What are my words worth?
In this quietly powerful poem, Mayur (pen name) - a 19-year-old psychology student - reflects on the stark contrast between the comfort of everyday life and the distant, devastating realities of war. When we asked her, if this poem can be put in anti-war genre, this is what she told us, “This poem is my reflection on privileged detachment during times of conflict and war. I grapple with the guilt of safety—living in peace, surrounded by comfort, while war and suffering unfold elsewhere. The key question, “What are my words worth?” We are pleasantly surprised youngsters can be so sensitive and empathise with the people's sufferings in the troubled times.
What are my words worth?
Mayur*
I eat regularly.
Not from hunger, but from habit.
The food arrives. The plates are clean. The lights work.
There is no curfew.
No thuds at midnight.
The fan spins above me like a bureaucrat—efficient, indifferent, constant.
It does not know war.
Neither do I.
Outside, people vanish.
Sometimes they return as numbers.
Sometimes not at all.
I read about it.
That’s all I can do.
I write because no one has told me not to.

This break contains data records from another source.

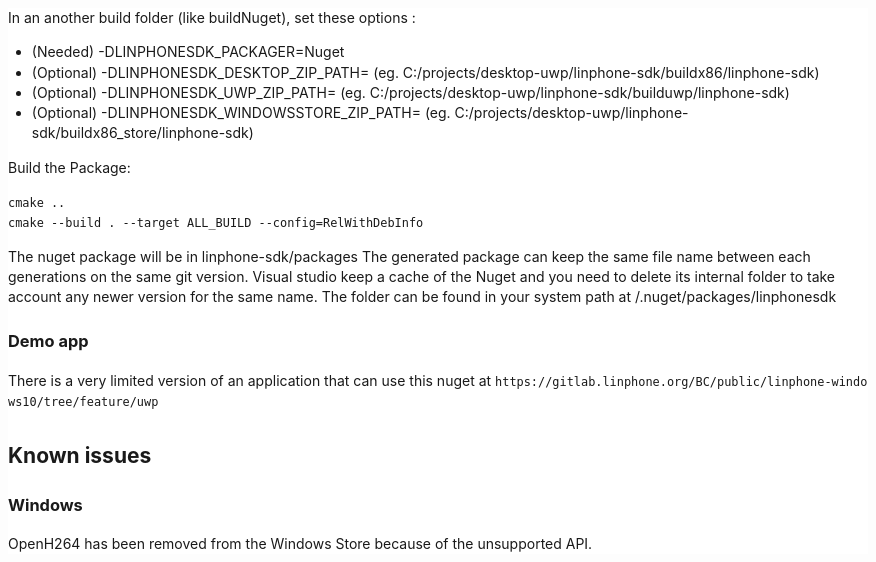 In an another build folder (like buildNuget), set these options :
- (Needed) -DLINPHONESDK_PACKAGER=Nuget
- (Optional) -DLINPHONESDK_DESKTOP_ZIP_PATH=<path of the zip file containing the Desktop binaries> (eg. C:/projects/desktop-uwp/linphone-sdk/buildx86/linphone-sdk)
- (Optional) -DLINPHONESDK_UWP_ZIP_PATH=<path of the zip file containing the UWP binaries> (eg. C:/projects/desktop-uwp/linphone-sdk/builduwp/linphone-sdk)
- (Optional) -DLINPHONESDK_WINDOWSSTORE_ZIP_PATH=<path of the zip file containing the Desktop binaries with Store compatibility enabled> (eg. C:/projects/desktop-uwp/linphone-sdk/buildx86_store/linphone-sdk)

Build the Package:

	cmake ..
	cmake --build . --target ALL_BUILD --config=RelWithDebInfo

The nuget package will be in linphone-sdk/packages
The generated package can keep the same file name between each generations on the same git version. Visual studio keep a cache of the Nuget and you need to delete its internal folder to take account any newer version for the same name.
The folder can be found in your system path at <User>/.nuget/packages/linphonesdk

### Demo app

There is a very limited version of an application that can use this nuget at `https://gitlab.linphone.org/BC/public/linphone-windows10/tree/feature/uwp`

## Known issues

### Windows

OpenH264 has been removed from the Windows Store because of the unsupported API.

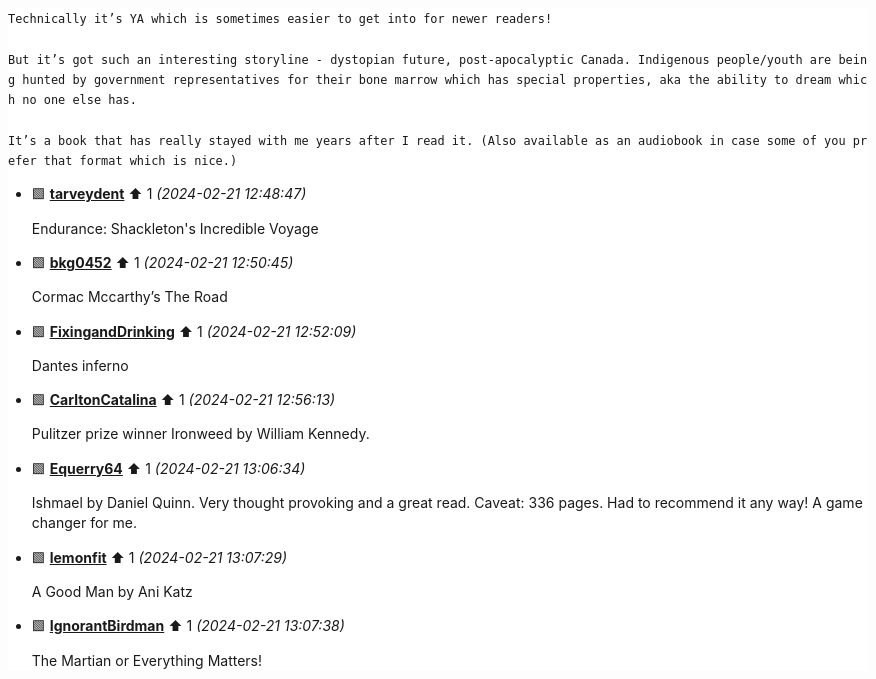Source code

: 	Technically it’s YA which is sometimes easier to get into for newer readers! 

	But it’s got such an interesting storyline - dystopian future, post-apocalyptic Canada. Indigenous people/youth are being hunted by government representatives for their bone marrow which has special properties, aka the ability to dream which no one else has. 

	It’s a book that has really stayed with me years after I read it. (Also available as an audiobook in case some of you prefer that format which is nice.)

* 🟩 **[tarveydent](https://www.reddit.com/user/tarveydent)** ⬆️ 1 _(2024-02-21 12:48:47)_

	Endurance: Shackleton's Incredible Voyage

* 🟩 **[bkg0452](https://www.reddit.com/user/bkg0452)** ⬆️ 1 _(2024-02-21 12:50:45)_

	Cormac Mccarthy’s The Road

* 🟩 **[FixingandDrinking](https://www.reddit.com/user/FixingandDrinking)** ⬆️ 1 _(2024-02-21 12:52:09)_

	Dantes inferno

* 🟩 **[CarltonCatalina](https://www.reddit.com/user/CarltonCatalina)** ⬆️ 1 _(2024-02-21 12:56:13)_

	Pulitzer prize winner Ironweed by William Kennedy.

* 🟩 **[Equerry64](https://www.reddit.com/user/Equerry64)** ⬆️ 1 _(2024-02-21 13:06:34)_

	Ishmael by Daniel Quinn. Very thought provoking and a great read. Caveat: 336 pages. Had to recommend it any way! A game changer for me.

* 🟩 **[lemonfit](https://www.reddit.com/user/lemonfit)** ⬆️ 1 _(2024-02-21 13:07:29)_

	A Good Man by Ani Katz

* 🟩 **[IgnorantBirdman](https://www.reddit.com/user/IgnorantBirdman)** ⬆️ 1 _(2024-02-21 13:07:38)_

	The Martian or Everything Matters!


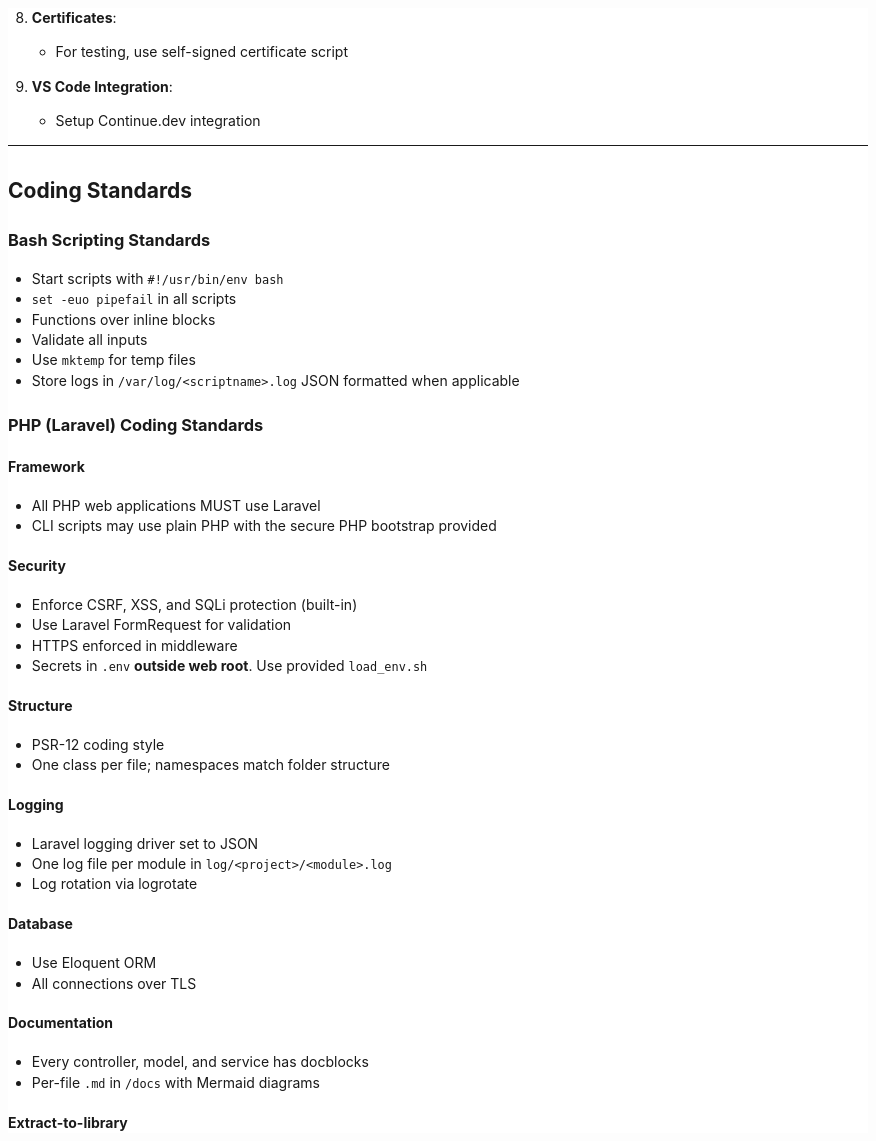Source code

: 8. **Certificates**:
   * For testing, use self-signed certificate script

9. **VS Code Integration**:
   * Setup Continue.dev integration

***

## Coding Standards

### Bash Scripting Standards

* Start scripts with `#!/usr/bin/env bash`
* `set -euo pipefail` in all scripts
* Functions over inline blocks
* Validate all inputs
* Use `mktemp` for temp files
* Store logs in `/var/log/<scriptname>.log` JSON formatted when applicable

### PHP (Laravel) Coding Standards

#### Framework

* All PHP web applications MUST use Laravel
* CLI scripts may use plain PHP with the secure PHP bootstrap provided

#### Security

* Enforce CSRF, XSS, and SQLi protection (built-in)
* Use Laravel FormRequest for validation
* HTTPS enforced in middleware
* Secrets in `.env` **outside web root**. Use provided `load_env.sh`

#### Structure

* PSR-12 coding style
* One class per file; namespaces match folder structure

#### Logging

* Laravel logging driver set to JSON
* One log file per module in `log/<project>/<module>.log`
* Log rotation via logrotate

#### Database

* Use Eloquent ORM
* All connections over TLS

#### Documentation

* Every controller, model, and service has docblocks
* Per-file `.md` in `/docs` with Mermaid diagrams

#### Extract-to-library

Because I have a desk, a functioning body,
and no personal grief to interrupt me.
They say war builds nations.
But I’ve seen how quietly machinery runs—
How treaties are typed while people are buried.
Ink flows more easily than blood,
especially not your own.
And here I am,
somewhere in the Capital,
with coffee, a working fan,
and time to turn tragedy into stanzas.
Not because I suffer.
But because I don’t.
What are my words worth?
They are not protection.
They are not permission.
They are excess: Unwanted
Proof that I cannot do more.
Helpless—
But terribly human.
******

*Mayur (मयूर pen name) : A 19-year-old psychology major, book nerd, aspiring therapist, poet, author.